# Forum > News > Community Chat > The Back Room >  Where are you from?

## Bippy

Hey! Thought this would be a nice way to get to know everyone a bit better to see where they came from. 

The rules are simple:

1. You don't have to say where you're from, feel free to use puush or imgur to hide the URL if the city name is in it if that makes you uncomfortable

2. Post a picture of the city where you live in, or a major city that you live close to.

I myself come from right outside Cleveland, Ohio

----------


## matisyahu

im from haifa , israel.

----------


## Eryx

My town!

----------


## JD

The Hague, Netherlands

----------


## Laykith

Göteborg, Sweden (Gothenburg)

----------


## ev0

Brooklyn, NY and NYC

----------


## Confucius

I live here right now: 







And I'm moving to here in about a month for college  :Smile:  :

----------


## DiamondStarFall

*Singapore~*

----------


## Loque

Well i live in the middle of no where in Western Australia.



The red dot is where the town i live in is and it's 229 kilometers from Perth or 142 (rounded) miles for you simple folk.
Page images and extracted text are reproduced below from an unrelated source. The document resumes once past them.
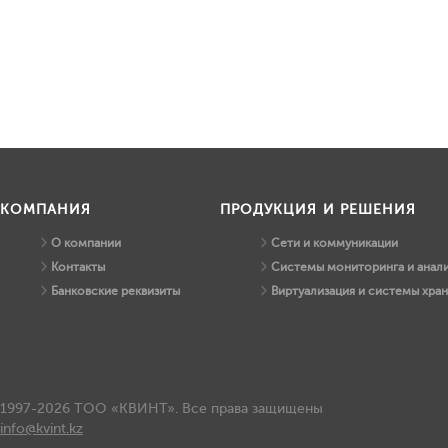
КОМПАНИЯ
ПРОДУКЦИЯ И РЕШЕНИЯ
О компании
Сети и коммуникации
Контакты
Системы мониторинга и анали
Банковские реквизиты
Виртуализация и системы хра
1997-2026 ТОО «КВИНТ». Все права защищены
info@kvint.kz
We recently just got electricity!!!! #winning

----------


## Relican

I live in Salt Lake City, Utah


But I grew up in Amarillo, Texas, which is unimpressive... So here's a local landmark (The whole town pretty much looks like this)

----------


## pookthetook

Houston, Texas.  :Smile: 

Dang some of these places look all kinds of beautiful! Vacation time!

----------


## dotfry

Russia, Moscow

----------


## Igzz

This'd be me

Niagara Falls, Canada

----------


## Vengfull

I live in warwick, UK

----------


## eSko



----------


## seylen

Hi all. I'm Tara from Edmonton, Alberta.

----------